■ Given text:
::::
# Lynnhaven Inlet 7/19



## Fish'n Phil (Nov 11, 2002)

Fished the outgoing this afternoon. The temperature was hot but the fishing was not. Still managed about 20 small croakers and two spot on Fishbites. Trying Bass Pro's Offshore Angler Octopus Beak size 4 hooks...I wouldn't recommend them...too small and easily gut hooked.


----------



## Hooked4Life (May 30, 2014)

Thanks for the report, Phil. Did you see if a lot of crabs were caught there?


----------



## Fish'n Phil (Nov 11, 2002)

I tried crabbing on the side but only caught and released a few small ones. Lynnhaven Pier says that are doing well with crabs.


----------



## rwh (Dec 10, 2012)

Are they replacing the pilings of the Lesner bridge or putting the new bridge on the existing pilings. Just wondering if it's messing up sheepshead fishing.


----------



## flounder hounder (Jun 24, 2015)

I go with a friend of mine every now and again when he goes crabbing. You can literally have overflowing buckets of crabs if you go out on a kayak and crab around those grass beds. From what he says the crabs are a lot bigger than what you would get crabbing on the beach


----------



## Hooked4Life (May 30, 2014)

Thanks for the crab tips, fellas. 

I didn't even know you could catch Sheepshead there. I've heard tog before but if sheepshead are possibility then hm...


----------



## Hooked4Life (May 30, 2014)

Shoot I forgot to ask! Did you see if the mullets are in thick at Lynnhaven? I remember years ago they would be breaking the surface all over the place.


----------



## justaguppy (Apr 24, 2011)

The finger mullet are in at Lynnhaven. Also, there's a blue crab in the cast net with just about every throw.


----------



## Fish'n Phil (Nov 11, 2002)

Plenty of small mullet in Lynnhaven. I see them mostly at low tide.


----------



## Hooked4Life (May 30, 2014)

Thanks for the info, guys. Will have to catch some bait if I'm out for flounder again this season.


----------



## Fish'n Phil (Nov 11, 2002)

Hooked4Life...nice catch at KSP.


----------



## Hooked4Life (May 30, 2014)

Thanks, Phil. Was just my day


----------
::::
■ Information provided:
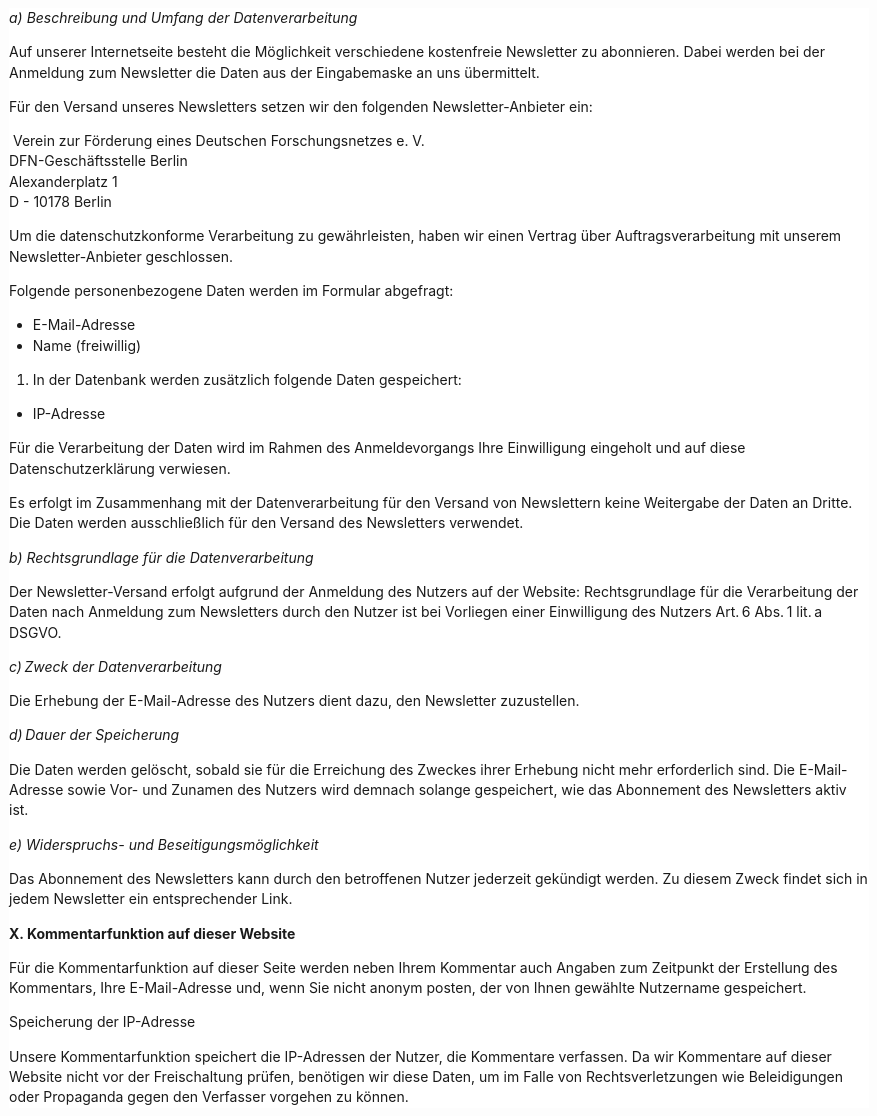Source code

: _a) Beschreibung und Umfang der Datenverarbeitung_ 

Auf unserer Internetseite besteht die Möglichkeit verschiedene kostenfreie Newsletter zu abonnieren. Dabei werden bei der Anmeldung zum Newsletter die Daten aus der Eingabemaske an uns übermittelt.  

Für den Versand unseres Newsletters setzen wir den folgenden Newsletter-Anbieter ein: 

 Verein zur Förderung eines Deutschen Forschungsnetzes e. V.  
DFN-Geschäftsstelle Berlin  
Alexanderplatz 1  
D - 10178 Berlin 

Um die datenschutzkonforme Verarbeitung zu gewährleisten, haben wir einen Vertrag über Auftragsverarbeitung mit unserem Newsletter-Anbieter geschlossen. 

Folgende personenbezogene Daten werden im Formular abgefragt: 

- E-Mail-Adresse 
- Name (freiwillig) 

1. In der Datenbank werden zusätzlich folgende Daten gespeichert: 

- IP-Adresse

Für die Verarbeitung der Daten wird im Rahmen des Anmeldevorgangs Ihre Einwilligung eingeholt und auf diese Datenschutzerklärung verwiesen. 

Es erfolgt im Zusammenhang mit der Datenverarbeitung für den Versand von Newslettern keine Weitergabe der Daten an Dritte. Die Daten werden ausschließlich für den Versand des Newsletters verwendet. 

_b) Rechtsgrundlage für die Datenverarbeitung_ 

Der Newsletter-Versand erfolgt aufgrund der Anmeldung des Nutzers auf der Website: Rechtsgrundlage für die Verarbeitung der Daten nach Anmeldung zum Newsletters durch den Nutzer ist bei Vorliegen einer Einwilligung des Nutzers Art. 6 Abs. 1 lit. a DSGVO. 

_c)_ _Zweck der Datenverarbeitung_ 

Die Erhebung der E-Mail-Adresse des Nutzers dient dazu, den Newsletter zuzustellen. 

_d)_ _Dauer der Speicherung_ 

Die Daten werden gelöscht, sobald sie für die Erreichung des Zweckes ihrer Erhebung nicht mehr erforderlich sind. Die E-Mail-Adresse sowie Vor- und Zunamen des Nutzers wird demnach solange gespeichert, wie das Abonnement des Newsletters aktiv ist. 

_e) Widerspruchs- und Beseitigungsmöglichkeit_ 

Das Abonnement des Newsletters kann durch den betroffenen Nutzer jederzeit gekündigt werden. Zu diesem Zweck findet sich in jedem Newsletter ein entsprechender Link. 

**X. Kommentarfunktion auf dieser Website** 

Für die Kommentarfunktion auf dieser Seite werden neben Ihrem Kommentar auch Angaben zum Zeitpunkt der Erstellung des Kommentars, Ihre E-Mail-Adresse und, wenn Sie nicht anonym posten, der von Ihnen gewählte Nutzername gespeichert. 

Speicherung der IP-Adresse 

Unsere Kommentarfunktion speichert die IP-Adressen der Nutzer, die Kommentare verfassen. Da wir Kommentare auf dieser Website nicht vor der Freischaltung prüfen, benötigen wir diese Daten, um im Falle von Rechtsverletzungen wie Beleidigungen oder Propaganda gegen den Verfasser vorgehen zu können. 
::::
■ Task list:
**A.** Say whether each statement agrees with the Lynnhaven Inlet thread, answering yes or no and quoting the words of the thread that decide it: (i) Fish'n Phil recommends the Bass Pro Offshore Angler Octopus Beak size 4 hooks; (ii) Fish'n Phil caught and released a few small crabs; (iii) Fish'n Phil sees the small mullet mostly at high tide.
**B.** Write out the part of the Lynnhaven Inlet thread from "## rwh (Dec" to "up sheepshead fishing.", copying every word as it appears there.

■ Responses for each task:
**A.**
(i) No: "I wouldn't recommend them...too small and easily gut hooked."
(ii) Yes: "I tried crabbing on the side but only caught and released a few small ones."
(iii) No: "I see them mostly at low tide."

**B.**
## rwh (Dec 10, 2012)

Are they replacing the pilings of the Lesner bridge or putting the new bridge on the existing pilings. Just wondering if it's messing up sheepshead fishing.